LazyAttention’s move is to stop writing position into the cache at all, and instead apply positional encoding lazily — “on the fly” inside the attention kernel during computation. The authors describe this as kernelizing deferred positional encoding to get “zero-copy, position-agnostic KV reuse.” Because position is injected at compute time, a single physical KV copy can serve many logical requests sitting at arbitrary positions, with no duplication. They build separate kernels tuned for the two phases of inference: prefilling (digesting the prompt) and decoding (generating tokens one at a time).

Why it matters

RAG and agentic pipelines are where serving costs quietly pile up: the same handful of popular documents get retrieved across many users and many queries, but conventional caches force re-processing whenever those chunks land in a new spot. The paper’s reported gains are measured against Block-Attention, a recent state-of-the-art reuse method, under skewed document distributions — the realistic case where a few documents are hot and most are cold.

MetricReported gain vs Block-Attention
Time-to-first-token (TTFT)1.37x reduction
Inference throughput1.40x increase
Output quality”comparable” (per the abstract)

Two caveats worth flagging for anyone reading past the headline numbers. First, the improvements are claimed under skewed document distributions; a uniform workload with little chunk reuse should narrow the gap, since there is less cache to share. Second, the abstract reports quality as “comparable” rather than identical — deferring positional encoding is an architectural intervention, so the right move before adopting it is to re-run your own task-specific evals rather than trusting a single quality summary.

Practitioner note

If you run a RAG service and your retrieval distribution is heavy-tailed (a small set of evergreen documents dominate), this is the class of optimization that pays off without touching model weights or retraining. The practical question to ask your serving stack: does it only reuse shared prefixes, or can it reuse a retrieved chunk regardless of where it appears in the prompt?
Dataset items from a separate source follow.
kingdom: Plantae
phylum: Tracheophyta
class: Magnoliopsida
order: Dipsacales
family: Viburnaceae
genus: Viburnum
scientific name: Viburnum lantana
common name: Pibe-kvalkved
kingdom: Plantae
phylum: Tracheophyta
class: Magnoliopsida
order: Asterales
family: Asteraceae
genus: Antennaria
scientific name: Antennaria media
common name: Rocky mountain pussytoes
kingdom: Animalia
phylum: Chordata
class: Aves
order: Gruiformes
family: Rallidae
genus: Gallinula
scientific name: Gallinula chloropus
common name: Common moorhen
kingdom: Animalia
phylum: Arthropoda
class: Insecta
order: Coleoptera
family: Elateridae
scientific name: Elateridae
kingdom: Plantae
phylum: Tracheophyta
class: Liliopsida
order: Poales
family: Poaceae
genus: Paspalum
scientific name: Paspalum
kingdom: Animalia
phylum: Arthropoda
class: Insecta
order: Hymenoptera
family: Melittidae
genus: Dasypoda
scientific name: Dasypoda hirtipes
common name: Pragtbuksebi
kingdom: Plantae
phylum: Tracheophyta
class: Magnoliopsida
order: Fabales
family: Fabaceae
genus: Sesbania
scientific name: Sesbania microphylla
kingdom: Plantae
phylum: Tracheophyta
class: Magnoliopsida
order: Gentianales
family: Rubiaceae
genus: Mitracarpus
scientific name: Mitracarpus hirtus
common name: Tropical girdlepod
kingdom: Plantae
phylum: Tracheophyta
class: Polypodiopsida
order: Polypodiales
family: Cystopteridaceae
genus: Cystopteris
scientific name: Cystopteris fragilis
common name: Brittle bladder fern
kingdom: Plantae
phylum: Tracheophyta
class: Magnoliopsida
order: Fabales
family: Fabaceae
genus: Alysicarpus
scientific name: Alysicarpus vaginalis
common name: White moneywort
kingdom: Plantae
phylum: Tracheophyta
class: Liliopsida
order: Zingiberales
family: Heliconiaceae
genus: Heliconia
LazyAttention is squarely aimed at the latter. Treat the 1.37x and 1.40x figures as an upper-ish bound tied to skew, validate quality on your own benchmark, and check whether the kernel approach is compatible with your positional-encoding scheme before planning a migration.

An under-considered angle

Most of the public conversation about LLM serving cost fixates on prefix caching and longer context windows, but the sharper lever in retrieval systems is positional reusability — the ability to treat a cached chunk as a movable object rather than something glued to where it was first seen. That reframing has a downstream consequence few teams budget for: it shifts effort away from squeezing the model and toward designing the retrieval layer so that hot chunks actually recur. A position-agnostic cache is only worth its complexity if your retriever produces enough repetition to fill it; the optimization and the retrieval-distribution shape are coupled, and evaluating one without the other will mislead you on real-world savings.